* **Document passage**
=-=-=-=-=

Automatic generation of library bindings using static analysis

  • Authors:
  • Tristan Ravitch;Steve Jackson;Eric Aderhold;Ben Liblit

  • Affiliations:
  • University of Wisconsin-Madison, Madison, WI, USA;University of Wisconsin-Madison, Madison, WI, USA;University of Wisconsin-Madison, Madison, WI, USA;University of Wisconsin-Madison, Madison, WI, USA

  • Venue:
  • Proceedings of the 2009 ACM SIGPLAN conference on Programming language design and implementation
  • Year:
  • 2009

Quantified Score

Hi-index 0.00

Visualization

Abstract

High-level languages are growing in popularity. However, decades of C software development have produced large libraries of fast, time-tested, meritorious code that are impractical to recreate from scratch. Cross-language bindings can expose low-level C code to high-level languages. Unfortunately, writing bindings by hand is tedious and error-prone, while mainstream binding generators require extensive manual annotation or fail to offer the language features that users of modern languages have come to expect. We present an improved binding-generation strategy based on static analysis of unannotated library source code. We characterize three high-level idioms that are not uniquely expressible in C's low-level type system: array parameters, resource managers, and multiple return values. We describe a suite of interprocedural analyses that recover this high-level information, and we show how the results can be used in a binding generator for the Python programming language. In experiments with four large C libraries, we find that our approach avoids the mistakes characteristic of hand-written bindings while offering a level of Python integration unmatched by prior automated approaches. Among the thousands of functions in the public interfaces of these libraries, roughly 40% exhibit the behaviors detected by our static analyses.

=-=-=-=-=

* **Record extracts**
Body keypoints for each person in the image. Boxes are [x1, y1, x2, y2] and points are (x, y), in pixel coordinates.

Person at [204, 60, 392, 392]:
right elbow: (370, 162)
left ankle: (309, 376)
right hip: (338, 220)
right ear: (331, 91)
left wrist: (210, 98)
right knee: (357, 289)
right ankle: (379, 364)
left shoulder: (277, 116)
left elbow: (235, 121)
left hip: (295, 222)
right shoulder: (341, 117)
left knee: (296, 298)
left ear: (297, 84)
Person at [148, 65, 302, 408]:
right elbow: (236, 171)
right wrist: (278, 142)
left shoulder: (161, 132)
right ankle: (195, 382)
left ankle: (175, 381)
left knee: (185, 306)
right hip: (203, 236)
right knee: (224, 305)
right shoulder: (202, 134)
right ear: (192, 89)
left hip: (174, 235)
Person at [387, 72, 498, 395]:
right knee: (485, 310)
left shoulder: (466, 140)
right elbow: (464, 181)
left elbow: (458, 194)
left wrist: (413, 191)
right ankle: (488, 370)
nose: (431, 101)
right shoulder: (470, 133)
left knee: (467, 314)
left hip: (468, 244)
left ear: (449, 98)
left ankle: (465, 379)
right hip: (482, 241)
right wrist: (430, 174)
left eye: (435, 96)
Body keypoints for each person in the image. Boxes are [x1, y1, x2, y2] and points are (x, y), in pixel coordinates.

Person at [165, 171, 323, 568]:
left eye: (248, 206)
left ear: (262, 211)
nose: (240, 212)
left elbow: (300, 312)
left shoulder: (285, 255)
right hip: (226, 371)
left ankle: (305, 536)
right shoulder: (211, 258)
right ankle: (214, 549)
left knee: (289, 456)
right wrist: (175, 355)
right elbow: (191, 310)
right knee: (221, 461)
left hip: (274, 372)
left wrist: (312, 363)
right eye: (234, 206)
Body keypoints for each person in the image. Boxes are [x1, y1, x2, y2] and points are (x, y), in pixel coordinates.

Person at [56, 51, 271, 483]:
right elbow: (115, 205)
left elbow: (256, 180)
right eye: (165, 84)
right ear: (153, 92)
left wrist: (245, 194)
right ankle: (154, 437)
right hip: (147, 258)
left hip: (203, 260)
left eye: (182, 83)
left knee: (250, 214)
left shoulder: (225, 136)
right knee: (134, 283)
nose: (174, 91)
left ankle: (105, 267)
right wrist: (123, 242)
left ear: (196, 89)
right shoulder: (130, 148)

=-=-=-=-=

* **Required tasks**
a – Using the library-bindings page, decide whether each statement agrees with it. Answer yes or no for each, and quote the exact words of the page that decide it.
(i) The binding generator described targets the Python programming language.
(ii) The proposed strategy depends on extensive manual annotation of library source code.
(iii) The experiments were carried out on six large C libraries.
b – Rewrite the paragraph of the library-bindings page that begins "High-level languages are growing in popularity" as a concise bulleted list. Keep its main facts.
c – Answer these questions from the library-bindings page.
(i) In what year was the work published?
(ii) What three idioms does the work characterize as not uniquely expressible in C's type system?
(iii) Roughly what share of the public-interface functions exhibit the behaviors the static analyses detect?

* **Responses by item number**
a –
(i) Yes: "a binding generator for the Python programming language"
(ii) No: "static analysis of unannotated library source code"
(iii) No: "In experiments with four large C libraries"

b –
- High-level languages are gaining popularity, but decades of C development have left large libraries of fast, proven code that are impractical to rewrite.
- Cross-language bindings can expose this C code to high-level languages.
- Hand-written bindings are tedious and error-prone. Mainstream generators need heavy manual annotation or lack the features modern-language users expect.
- The authors propose binding generation based on static analysis of unannotated library source code.
- They identify three high-level idioms that C's type system cannot express uniquely: array parameters, resource managers and multiple return values.
- A suite of interprocedural analyses recovers this information, and the results are used in a binding generator for Python.
- In tests on four large C libraries, the approach avoids typical hand-written binding mistakes and offers Python integration unmatched by earlier automated tools.
- About 40% of the thousands of public-interface functions show behaviors the analyses detect.

c –
(i) 2009
(ii) Array parameters, resource managers and multiple return values
(iii) Roughly 40%